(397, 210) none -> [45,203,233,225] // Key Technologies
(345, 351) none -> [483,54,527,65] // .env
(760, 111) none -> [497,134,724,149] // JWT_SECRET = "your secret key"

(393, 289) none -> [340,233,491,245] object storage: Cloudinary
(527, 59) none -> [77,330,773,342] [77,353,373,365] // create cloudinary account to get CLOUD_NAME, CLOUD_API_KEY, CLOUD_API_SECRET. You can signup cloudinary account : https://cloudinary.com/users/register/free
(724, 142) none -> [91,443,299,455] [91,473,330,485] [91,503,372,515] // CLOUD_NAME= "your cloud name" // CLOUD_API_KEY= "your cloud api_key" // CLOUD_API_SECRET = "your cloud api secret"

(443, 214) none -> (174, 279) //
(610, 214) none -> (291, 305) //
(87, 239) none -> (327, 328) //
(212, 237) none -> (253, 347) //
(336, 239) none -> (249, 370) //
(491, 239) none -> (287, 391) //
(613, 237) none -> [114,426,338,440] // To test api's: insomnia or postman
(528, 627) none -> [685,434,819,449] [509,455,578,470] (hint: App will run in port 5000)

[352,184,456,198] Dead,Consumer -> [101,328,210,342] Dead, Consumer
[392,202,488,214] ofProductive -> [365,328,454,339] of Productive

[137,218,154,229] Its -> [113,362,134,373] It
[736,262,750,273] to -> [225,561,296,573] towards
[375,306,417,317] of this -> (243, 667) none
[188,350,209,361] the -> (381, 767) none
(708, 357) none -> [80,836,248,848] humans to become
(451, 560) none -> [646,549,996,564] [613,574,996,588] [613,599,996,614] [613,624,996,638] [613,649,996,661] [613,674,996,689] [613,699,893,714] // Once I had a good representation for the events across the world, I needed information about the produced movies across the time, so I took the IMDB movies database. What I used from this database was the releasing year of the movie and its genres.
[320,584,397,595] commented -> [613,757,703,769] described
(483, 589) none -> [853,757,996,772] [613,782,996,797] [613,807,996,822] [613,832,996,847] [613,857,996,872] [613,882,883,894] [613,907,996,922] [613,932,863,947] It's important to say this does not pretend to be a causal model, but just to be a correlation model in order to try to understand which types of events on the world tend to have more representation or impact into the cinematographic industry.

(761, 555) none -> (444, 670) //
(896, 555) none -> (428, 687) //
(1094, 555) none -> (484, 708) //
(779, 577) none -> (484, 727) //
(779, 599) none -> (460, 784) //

──────────────────────────────

## REQUIRED WORK
The entries above are to be restated word for word.

## ANSWER BOX
(397, 210) none -> [45,203,233,225] // Key Technologies
(345, 351) none -> [483,54,527,65] // .env
(760, 111) none -> [497,134,724,149] // JWT_SECRET = "your secret key"

(393, 289) none -> [340,233,491,245] object storage: Cloudinary
(527, 59) none -> [77,330,773,342] [77,353,373,365] // create cloudinary account to get CLOUD_NAME, CLOUD_API_KEY, CLOUD_API_SECRET. You can signup cloudinary account : https://cloudinary.com/users/register/free
(724, 142) none -> [91,443,299,455] [91,473,330,485] [91,503,372,515] // CLOUD_NAME= "your cloud name" // CLOUD_API_KEY= "your cloud api_key" // CLOUD_API_SECRET = "your cloud api secret"

(443, 214) none -> (174, 279) //
(610, 214) none -> (291, 305) //
(87, 239) none -> (327, 328) //
(212, 237) none -> (253, 347) //
(336, 239) none -> (249, 370) //
(491, 239) none -> (287, 391) //
(613, 237) none -> [114,426,338,440] // To test api's: insomnia or postman
(528, 627) none -> [685,434,819,449] [509,455,578,470] (hint: App will run in port 5000)

[352,184,456,198] Dead,Consumer -> [101,328,210,342] Dead, Consumer
[392,202,488,214] ofProductive -> [365,328,454,339] of Productive

[137,218,154,229] Its -> [113,362,134,373] It
[736,262,750,273] to -> [225,561,296,573] towards
[375,306,417,317] of this -> (243, 667) none
[188,350,209,361] the -> (381, 767) none
(708, 357) none -> [80,836,248,848] humans to become
(451, 560) none -> [646,549,996,564] [613,574,996,588] [613,599,996,614] [613,624,996,638] [613,649,996,661] [613,674,996,689] [613,699,893,714] // Once I had a good representation for the events across the world, I needed information about the produced movies across the time, so I took the IMDB movies database. What I used from this database was the releasing year of the movie and its genres.
[320,584,397,595] commented -> [613,757,703,769] described
(483, 589) none -> [853,757,996,772] [613,782,996,797] [613,807,996,822] [613,832,996,847] [613,857,996,872] [613,882,883,894] [613,907,996,922] [613,932,863,947] It's important to say this does not pretend to be a causal model, but just to be a correlation model in order to try to understand which types of events on the world tend to have more representation or impact into the cinematographic industry.

(761, 555) none -> (444, 670) //
(896, 555) none -> (428, 687) //
(1094, 555) none -> (484, 708) //
(779, 577) none -> (484, 727) //
(779, 599) none -> (460, 784) //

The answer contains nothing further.